Not Too Young for College? You’re Not Too Young for Estate Planning!

by | Aug 4, 2021 | education planning, family law and estate planning

“It’s easy to assume that estate planning is only for the wealthy or elderly,” Cody Barbo writes in Forbes. “Anyone over the age of 18 should start thinking about their estate plan – regardless of income level,” Barbo asserts.

Having a child reach legal adulthood, about to spend extended amounts of time away from home, can be a bit of a shock to parents estate planning attorneys realize. Still, at Geyer Law, we have found that part of helping a son or daughter transition into the next phase of growth is making sure proper “just-in-case” documents have been drafted. In fact, at our law firm we refer to personalized estate planning as “preparing for your future”. Nowhere is that expression more fitting than for young people embarking on their first big step towards independence.

As legal adults, the Law Review reminds college-age kids, you need basic documents, because when you become a legal adult, your parents no longer have this role. Young adults may not yet own significant property or financial assets, but the Review authors remind them that they need a plan for their digital assets. The Review asks “Who is going to have access to and take care of your social media and email accounts if you are incapacitated?”

3 basic documents “new adults” should have in place before going off to college:

  • Healthcare power of attorney – This document specifies who is to be notified in a healthcare crisis, and authorizes a person to access their medical records and to make medical decisions on their behalf.
  • Financial power of attorney – This document enables chosen individuals to make financial decisions and manage assets if the child cannot do that for themselves.
  • Will – Outlines the student’s wishes about their assets in the event of their death.

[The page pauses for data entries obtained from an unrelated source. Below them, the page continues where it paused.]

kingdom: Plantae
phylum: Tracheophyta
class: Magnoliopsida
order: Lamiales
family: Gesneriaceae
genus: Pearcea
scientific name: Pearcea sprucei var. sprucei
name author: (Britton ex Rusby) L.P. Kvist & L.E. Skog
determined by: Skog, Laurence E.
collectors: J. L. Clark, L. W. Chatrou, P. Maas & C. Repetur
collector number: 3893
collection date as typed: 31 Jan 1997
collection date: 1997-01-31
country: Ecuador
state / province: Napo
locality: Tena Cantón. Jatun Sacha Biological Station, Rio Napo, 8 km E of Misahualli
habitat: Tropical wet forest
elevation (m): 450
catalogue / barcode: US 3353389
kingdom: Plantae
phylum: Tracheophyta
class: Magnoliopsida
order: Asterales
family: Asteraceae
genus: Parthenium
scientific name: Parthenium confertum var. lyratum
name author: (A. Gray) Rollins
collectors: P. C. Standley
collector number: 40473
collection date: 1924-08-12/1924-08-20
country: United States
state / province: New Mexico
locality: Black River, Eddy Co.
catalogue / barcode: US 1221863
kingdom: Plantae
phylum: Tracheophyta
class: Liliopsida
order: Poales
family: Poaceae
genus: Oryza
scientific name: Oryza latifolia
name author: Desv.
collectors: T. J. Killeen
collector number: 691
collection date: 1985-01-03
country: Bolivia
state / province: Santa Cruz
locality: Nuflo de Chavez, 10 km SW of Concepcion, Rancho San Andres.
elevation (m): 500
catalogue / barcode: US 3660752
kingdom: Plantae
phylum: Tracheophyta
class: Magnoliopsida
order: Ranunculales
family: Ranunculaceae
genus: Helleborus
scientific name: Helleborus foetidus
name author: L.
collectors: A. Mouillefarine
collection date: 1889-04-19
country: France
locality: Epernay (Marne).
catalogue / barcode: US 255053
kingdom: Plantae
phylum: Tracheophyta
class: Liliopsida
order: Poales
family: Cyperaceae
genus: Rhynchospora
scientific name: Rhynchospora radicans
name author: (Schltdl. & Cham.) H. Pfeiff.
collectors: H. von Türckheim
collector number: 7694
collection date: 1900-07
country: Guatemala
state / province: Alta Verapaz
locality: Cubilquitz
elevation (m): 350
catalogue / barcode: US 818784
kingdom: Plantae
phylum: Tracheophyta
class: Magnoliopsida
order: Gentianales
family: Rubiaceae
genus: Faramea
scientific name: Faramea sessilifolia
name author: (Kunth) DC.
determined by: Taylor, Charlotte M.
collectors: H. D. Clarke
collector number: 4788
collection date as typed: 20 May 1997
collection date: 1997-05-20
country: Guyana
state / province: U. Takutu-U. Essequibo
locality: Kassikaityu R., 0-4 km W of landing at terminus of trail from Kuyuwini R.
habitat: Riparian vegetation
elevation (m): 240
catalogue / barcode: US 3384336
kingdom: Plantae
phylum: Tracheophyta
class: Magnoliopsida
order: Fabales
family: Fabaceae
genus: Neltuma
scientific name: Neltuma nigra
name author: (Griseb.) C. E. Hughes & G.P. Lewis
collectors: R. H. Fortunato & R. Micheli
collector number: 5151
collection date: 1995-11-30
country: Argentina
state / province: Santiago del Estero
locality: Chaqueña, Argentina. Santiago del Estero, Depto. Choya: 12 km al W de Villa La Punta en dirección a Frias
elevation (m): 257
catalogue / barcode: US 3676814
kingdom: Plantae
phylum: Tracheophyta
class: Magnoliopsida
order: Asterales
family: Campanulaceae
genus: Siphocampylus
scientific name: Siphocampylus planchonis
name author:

Parents often mistakenly assume that if their child were to lose the ability to communicate medical decisions, that doctors and financial institutions would release information to parents. Without proper documentation, however, as Anne Tergeson cautions in the Wall Street Journal, that is not necessarily the case.

Fact is, many young adults, as a result of estate and gift planning done by their parents, grandparents, and other relatives do go off to college already owning significant property. That’s why, at Geyer Law, we encourage family conferences to help coordinate and carry out the plans of the different family members. One important “rite of passage” for a young adult family member might in fact be participating in just such a family “pow-wow”.

The message: Not too young for college? Not too young for an estate plan!